There is a world somewhere between reality and fiction. Although ignored by many, it is very real and so are those living in it. This forum is about the natural world. Here, wild animals will be heard and respected. The forum offers a glimpse into an unknown world as well as a room with a view on the present and the future. Anyone able to speak on behalf of those living in the emerald forest and the deep blue sea is invited to join.
(02-08-2022, 10:55 PM)LoveAnimals Wrote: ^^ that was pretty well explained. No one of course is trying to make 90+ kg leopards look more frequent than they truly are as everybody agrees that a 90-96 kg (estimating also 100+ kg males) leopard is going to be as freak as a 270+ kg Lion/Tiger, 150+ kg Jaguar and so on,therefore being rare.
The only initial statement was estimating the body size of those enormous northern males and to me when comparing their build to the so called 90-100+ cougars of Patagonia they look perfectly comparable, not to mention how massive and bulky they look at least visually when compared to a 80+ kg pusher male (Mawenzi) . So to me (and a lot of others from other platforms including Mammalia server, which is also filled with researchers and qualified people) estimating these animals to be between 90-100 kg is fair.

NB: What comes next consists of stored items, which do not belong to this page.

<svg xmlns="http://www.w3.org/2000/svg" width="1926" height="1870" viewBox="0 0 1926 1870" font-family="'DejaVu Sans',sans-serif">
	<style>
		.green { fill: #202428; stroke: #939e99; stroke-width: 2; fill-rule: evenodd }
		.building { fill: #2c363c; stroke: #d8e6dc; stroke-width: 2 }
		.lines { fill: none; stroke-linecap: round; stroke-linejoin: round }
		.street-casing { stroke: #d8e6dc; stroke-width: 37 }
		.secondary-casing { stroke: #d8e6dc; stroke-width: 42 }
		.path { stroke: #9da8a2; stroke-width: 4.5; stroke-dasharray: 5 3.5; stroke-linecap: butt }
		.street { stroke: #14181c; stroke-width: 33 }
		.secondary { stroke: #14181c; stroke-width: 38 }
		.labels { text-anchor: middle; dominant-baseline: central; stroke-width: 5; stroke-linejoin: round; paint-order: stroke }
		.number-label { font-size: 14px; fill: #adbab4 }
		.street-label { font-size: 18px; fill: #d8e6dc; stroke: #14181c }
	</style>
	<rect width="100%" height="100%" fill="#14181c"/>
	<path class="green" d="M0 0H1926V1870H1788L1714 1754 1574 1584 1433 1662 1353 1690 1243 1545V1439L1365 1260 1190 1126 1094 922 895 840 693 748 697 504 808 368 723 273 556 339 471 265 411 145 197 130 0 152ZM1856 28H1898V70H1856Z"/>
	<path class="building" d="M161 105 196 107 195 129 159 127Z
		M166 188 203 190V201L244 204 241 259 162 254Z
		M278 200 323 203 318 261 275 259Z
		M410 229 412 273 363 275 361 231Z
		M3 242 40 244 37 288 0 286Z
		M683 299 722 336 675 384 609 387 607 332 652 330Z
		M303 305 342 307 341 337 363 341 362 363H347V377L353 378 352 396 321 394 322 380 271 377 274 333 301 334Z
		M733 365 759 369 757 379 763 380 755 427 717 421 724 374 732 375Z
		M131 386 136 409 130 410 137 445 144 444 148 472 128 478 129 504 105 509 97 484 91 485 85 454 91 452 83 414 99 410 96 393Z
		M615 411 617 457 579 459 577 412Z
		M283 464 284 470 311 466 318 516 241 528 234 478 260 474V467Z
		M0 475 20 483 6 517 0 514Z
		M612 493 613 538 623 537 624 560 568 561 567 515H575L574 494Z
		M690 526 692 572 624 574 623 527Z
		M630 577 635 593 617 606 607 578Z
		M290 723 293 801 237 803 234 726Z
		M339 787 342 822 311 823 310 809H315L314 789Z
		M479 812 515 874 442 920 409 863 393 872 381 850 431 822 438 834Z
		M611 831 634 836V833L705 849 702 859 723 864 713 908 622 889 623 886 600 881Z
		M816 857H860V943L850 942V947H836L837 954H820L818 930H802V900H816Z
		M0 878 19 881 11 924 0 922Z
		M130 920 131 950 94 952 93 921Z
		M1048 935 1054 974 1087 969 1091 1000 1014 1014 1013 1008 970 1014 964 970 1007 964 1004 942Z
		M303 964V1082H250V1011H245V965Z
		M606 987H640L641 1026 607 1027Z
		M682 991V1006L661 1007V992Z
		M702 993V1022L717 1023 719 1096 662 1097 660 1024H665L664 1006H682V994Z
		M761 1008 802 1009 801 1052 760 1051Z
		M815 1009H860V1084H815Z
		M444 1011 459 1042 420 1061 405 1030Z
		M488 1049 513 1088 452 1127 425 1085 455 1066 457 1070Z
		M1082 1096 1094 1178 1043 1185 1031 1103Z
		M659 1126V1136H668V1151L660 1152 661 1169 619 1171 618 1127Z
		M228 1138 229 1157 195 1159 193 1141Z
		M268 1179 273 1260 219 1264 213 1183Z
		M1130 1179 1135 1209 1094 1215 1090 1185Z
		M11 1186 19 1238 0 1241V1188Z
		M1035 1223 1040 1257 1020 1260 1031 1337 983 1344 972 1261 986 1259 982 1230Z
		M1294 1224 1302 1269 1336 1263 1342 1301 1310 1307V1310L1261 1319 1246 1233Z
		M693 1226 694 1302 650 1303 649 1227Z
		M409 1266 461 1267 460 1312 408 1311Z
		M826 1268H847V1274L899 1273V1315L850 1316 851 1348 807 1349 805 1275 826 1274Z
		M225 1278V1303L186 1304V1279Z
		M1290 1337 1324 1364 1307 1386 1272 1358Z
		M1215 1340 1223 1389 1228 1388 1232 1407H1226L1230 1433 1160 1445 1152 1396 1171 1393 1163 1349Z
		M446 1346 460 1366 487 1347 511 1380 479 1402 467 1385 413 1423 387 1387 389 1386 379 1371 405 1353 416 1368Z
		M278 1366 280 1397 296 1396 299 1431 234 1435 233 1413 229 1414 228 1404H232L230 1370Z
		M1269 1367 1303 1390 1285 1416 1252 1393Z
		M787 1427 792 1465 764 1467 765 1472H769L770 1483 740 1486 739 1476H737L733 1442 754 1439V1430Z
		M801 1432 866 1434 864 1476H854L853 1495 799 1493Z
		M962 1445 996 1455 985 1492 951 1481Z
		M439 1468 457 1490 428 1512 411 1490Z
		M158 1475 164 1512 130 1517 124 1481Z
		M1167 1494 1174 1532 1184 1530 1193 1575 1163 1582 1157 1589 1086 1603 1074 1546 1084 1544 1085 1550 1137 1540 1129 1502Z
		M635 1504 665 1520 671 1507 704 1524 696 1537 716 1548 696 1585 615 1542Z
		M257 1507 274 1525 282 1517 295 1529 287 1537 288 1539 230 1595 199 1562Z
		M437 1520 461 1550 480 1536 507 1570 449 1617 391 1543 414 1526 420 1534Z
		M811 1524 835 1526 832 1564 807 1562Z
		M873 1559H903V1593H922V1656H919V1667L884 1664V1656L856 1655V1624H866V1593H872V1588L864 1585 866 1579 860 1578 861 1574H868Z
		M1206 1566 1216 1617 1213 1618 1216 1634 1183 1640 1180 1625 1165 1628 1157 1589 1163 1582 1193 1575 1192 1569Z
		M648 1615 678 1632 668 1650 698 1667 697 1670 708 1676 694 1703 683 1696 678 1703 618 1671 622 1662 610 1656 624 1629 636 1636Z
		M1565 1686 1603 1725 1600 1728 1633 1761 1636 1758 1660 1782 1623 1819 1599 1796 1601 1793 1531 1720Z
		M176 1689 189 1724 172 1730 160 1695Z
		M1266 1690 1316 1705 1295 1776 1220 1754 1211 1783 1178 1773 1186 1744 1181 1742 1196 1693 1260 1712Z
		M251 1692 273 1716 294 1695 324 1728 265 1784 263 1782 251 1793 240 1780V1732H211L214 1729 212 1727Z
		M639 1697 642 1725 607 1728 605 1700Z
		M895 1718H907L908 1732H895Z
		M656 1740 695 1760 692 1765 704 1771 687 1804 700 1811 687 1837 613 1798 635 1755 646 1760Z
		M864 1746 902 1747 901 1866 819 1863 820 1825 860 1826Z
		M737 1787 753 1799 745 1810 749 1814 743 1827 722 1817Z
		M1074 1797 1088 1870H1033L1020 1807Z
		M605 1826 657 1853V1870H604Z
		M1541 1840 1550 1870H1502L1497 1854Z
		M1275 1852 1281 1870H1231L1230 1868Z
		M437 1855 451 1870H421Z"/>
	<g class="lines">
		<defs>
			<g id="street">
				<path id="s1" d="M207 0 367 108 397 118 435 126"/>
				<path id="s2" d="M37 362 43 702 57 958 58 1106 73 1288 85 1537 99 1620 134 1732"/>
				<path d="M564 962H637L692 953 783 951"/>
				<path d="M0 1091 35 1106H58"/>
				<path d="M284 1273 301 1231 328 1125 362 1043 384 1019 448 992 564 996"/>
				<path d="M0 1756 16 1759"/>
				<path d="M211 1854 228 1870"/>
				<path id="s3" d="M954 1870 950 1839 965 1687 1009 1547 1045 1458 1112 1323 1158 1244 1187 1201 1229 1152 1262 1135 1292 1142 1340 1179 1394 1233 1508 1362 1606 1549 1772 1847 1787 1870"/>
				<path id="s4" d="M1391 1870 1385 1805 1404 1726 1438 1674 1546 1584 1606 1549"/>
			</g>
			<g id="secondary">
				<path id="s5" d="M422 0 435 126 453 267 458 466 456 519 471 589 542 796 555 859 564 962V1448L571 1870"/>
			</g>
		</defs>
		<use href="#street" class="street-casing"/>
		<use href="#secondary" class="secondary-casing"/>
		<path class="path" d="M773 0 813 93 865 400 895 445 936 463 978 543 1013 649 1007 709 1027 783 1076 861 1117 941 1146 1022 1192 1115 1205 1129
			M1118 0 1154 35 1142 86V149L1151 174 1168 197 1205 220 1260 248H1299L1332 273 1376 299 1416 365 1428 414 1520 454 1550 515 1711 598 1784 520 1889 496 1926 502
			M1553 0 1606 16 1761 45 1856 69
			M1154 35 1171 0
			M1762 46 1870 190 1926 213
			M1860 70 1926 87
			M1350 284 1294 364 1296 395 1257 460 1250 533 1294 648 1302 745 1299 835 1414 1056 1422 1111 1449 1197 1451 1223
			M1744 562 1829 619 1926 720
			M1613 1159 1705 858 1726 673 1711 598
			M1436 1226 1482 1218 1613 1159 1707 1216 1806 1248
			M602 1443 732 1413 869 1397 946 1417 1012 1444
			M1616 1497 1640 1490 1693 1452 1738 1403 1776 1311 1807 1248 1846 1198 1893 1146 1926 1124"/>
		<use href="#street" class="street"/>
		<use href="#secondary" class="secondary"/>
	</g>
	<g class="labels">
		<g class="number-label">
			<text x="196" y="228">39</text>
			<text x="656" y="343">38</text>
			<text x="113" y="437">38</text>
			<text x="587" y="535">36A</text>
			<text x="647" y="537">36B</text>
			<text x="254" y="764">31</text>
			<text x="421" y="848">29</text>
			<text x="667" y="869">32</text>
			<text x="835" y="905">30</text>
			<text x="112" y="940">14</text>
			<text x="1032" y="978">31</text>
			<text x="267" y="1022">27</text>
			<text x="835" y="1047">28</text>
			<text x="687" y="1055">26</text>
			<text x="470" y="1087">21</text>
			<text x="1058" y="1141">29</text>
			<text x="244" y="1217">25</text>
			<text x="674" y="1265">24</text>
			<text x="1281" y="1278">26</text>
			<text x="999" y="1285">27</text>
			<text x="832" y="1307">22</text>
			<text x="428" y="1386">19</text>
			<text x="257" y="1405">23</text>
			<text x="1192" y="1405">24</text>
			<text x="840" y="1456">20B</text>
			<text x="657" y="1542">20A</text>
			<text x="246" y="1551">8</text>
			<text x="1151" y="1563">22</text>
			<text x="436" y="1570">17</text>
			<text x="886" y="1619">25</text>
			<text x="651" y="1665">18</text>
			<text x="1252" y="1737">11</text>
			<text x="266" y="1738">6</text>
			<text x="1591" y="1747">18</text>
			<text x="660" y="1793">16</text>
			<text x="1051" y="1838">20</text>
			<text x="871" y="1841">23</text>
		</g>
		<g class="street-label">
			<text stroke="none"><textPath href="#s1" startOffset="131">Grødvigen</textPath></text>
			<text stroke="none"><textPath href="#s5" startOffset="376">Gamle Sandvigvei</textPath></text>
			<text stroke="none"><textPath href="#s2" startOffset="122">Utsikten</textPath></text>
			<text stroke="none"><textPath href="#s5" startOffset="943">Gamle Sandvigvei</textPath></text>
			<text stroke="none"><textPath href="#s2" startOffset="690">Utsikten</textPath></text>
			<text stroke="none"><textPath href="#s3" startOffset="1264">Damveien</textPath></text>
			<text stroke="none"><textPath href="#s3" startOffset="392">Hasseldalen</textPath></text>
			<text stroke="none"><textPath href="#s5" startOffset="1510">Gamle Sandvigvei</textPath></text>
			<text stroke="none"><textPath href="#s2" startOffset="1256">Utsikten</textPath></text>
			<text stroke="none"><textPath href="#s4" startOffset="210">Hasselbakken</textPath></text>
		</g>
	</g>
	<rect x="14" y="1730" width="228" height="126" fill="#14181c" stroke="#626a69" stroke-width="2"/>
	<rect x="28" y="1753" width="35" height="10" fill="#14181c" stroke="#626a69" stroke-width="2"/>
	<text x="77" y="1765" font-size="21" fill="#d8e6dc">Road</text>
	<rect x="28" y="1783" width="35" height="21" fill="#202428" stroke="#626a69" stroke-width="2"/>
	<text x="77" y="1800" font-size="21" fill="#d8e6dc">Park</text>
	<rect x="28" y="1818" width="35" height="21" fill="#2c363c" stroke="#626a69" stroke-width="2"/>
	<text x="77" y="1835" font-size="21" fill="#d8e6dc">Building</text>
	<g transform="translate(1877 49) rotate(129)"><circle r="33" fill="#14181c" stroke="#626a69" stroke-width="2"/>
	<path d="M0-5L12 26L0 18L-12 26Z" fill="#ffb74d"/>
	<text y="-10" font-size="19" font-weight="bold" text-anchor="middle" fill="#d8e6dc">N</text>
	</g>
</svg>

Estimating them to be average is overrating how average leopards look like, truly. It would be like saying Waghdoh, Umarpani or Kingfisher are average sized Bengal tigers, or that Balam /Edno Jaguars are average Pantanal males (would love them to be average tho).
We should also remember that the largest "reliably" leopard recorded is just 3.5 kg far from the 100 kg barrer, and it comes from a population that averages definitely less than Northern males in an era where leopards are endangered, considering that their numbers in some parts of Namibia are in a big decline because poaching and hunting is still barbarically legal there. So if we are still able to record 90+males from an endangered population well then imagine when their numbers were at top.
You're all telling me that during the whole leopard historical reign, with the billions of individuals that have existed when their numbers were very high and not affected by human invasive impact no leopard was ever able to be at least 3+ kg heavier than that Namibian male? Considering there are subspecies that average much higher than Namibian leopards and that we have literally nothing about Aberdare leopards but only two records of two males that already push over 90 kgs?
When looking at the material I guess anyone doubting the existence of 100+ kg leopard is rather uneducated or lacks commonsense logic.
As much as people that doubt 160+ kg Pantanal Jaguars to have existed through their historical reign or even now but haven't been captured yet
Estimating those males to be 90-100kg without something to actually scale them off of is baseless. You just named Wagdoh and Uma for instance, two of the most photographed and viewed Tigers in modern times. We have tons of shots to scale them off of as well as eye witness testimonies and actually measured cats to compare them too where as those two Persian males you posted have single fleeting shots only. It's like using a camera trap shot of a single cat and claiming it as a record one.
Not to mention one of the cats mentioned is already considered smaller than M3 which I didn't even know at the time when I said he was more impressive. Adding to the fact that he's been captured and said to be in the 70kg range, claiming them as 100kg cats which is larger than any Persian Leopard has ever weighed outside of the single debatable Persian seems to be an exaggeration.
If your claim is that Persians can get to 100kg but it's extremely rare, that's fine, no one is debating that. But if your claim is that those two cats you showed are no doubt 90-100kg's based off a single fleeting image, that's a very different debate.